TEXT EXCERPT:
————————
Ennis RFC, or Ennis Rugby Football Club, in an amateur rugby union club based on the Drumbiggle Road in Ennis, County Clare adjacent to the Ennis Showgrounds which has a ground capacity of up to 1,000.  The club often use the Clare County Council community facility at Lee's Road for training. The club currently plays in the Munster Junior League division 2.

History 
The club was formed in 1923. Players were primarily drawn from among the business community in the town. Many were also involved in the Past Pupils Union of St. Flannan's College. At the beginning of The Emergency (WWII), the club temporarily disbanded and did not reform until 1952. The Gaelic Athletic Association ban on their members playing any 'garrison games' discouraged people playing rugby if they also played hurling or Gaelic football. This affected the player base available to the club. An underage section was formed in 1973.

In 1979 the club finally built a clubhouse after purchasing land from the Showgrounds. The clubhouse is still in place today, having had a gym added subsequently.
————————
ITEMS:
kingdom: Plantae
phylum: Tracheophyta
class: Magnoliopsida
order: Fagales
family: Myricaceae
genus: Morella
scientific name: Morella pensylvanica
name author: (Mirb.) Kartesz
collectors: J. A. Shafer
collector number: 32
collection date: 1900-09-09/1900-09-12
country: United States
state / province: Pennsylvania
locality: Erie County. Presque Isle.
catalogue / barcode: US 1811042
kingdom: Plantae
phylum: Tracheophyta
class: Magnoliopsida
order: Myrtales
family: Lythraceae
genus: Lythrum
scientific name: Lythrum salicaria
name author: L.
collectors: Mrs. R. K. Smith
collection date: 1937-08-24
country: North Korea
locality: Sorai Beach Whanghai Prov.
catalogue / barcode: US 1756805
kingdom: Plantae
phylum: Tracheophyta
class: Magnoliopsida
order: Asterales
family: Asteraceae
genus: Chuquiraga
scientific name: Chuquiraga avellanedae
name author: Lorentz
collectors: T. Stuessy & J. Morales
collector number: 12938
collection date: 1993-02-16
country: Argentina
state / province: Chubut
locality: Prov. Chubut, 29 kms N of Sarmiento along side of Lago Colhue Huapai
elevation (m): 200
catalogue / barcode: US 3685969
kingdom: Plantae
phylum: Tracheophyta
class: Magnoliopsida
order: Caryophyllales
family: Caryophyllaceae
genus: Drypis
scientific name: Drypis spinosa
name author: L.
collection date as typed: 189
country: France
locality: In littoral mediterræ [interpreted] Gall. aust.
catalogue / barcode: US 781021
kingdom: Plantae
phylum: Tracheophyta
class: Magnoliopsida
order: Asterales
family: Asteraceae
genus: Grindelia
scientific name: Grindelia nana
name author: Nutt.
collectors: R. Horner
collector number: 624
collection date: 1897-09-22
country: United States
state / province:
————————
YOUR INSTRUCTIONS:
Check each statement against the text on Ennis RFC and answer yes or no, quoting the words of the text that decide it. 1. The club was formed in 1923. 2. After disbanding during The Emergency, the club reformed in 1973. 3. The clubhouse was built on land bought from the Showgrounds.

FULL ANSWER:
1. Yes: "The club was formed in 1923."
2. No: "did not reform until 1952."
3. Yes: "In 1979 the club finally built a clubhouse after purchasing land from the Showgrounds."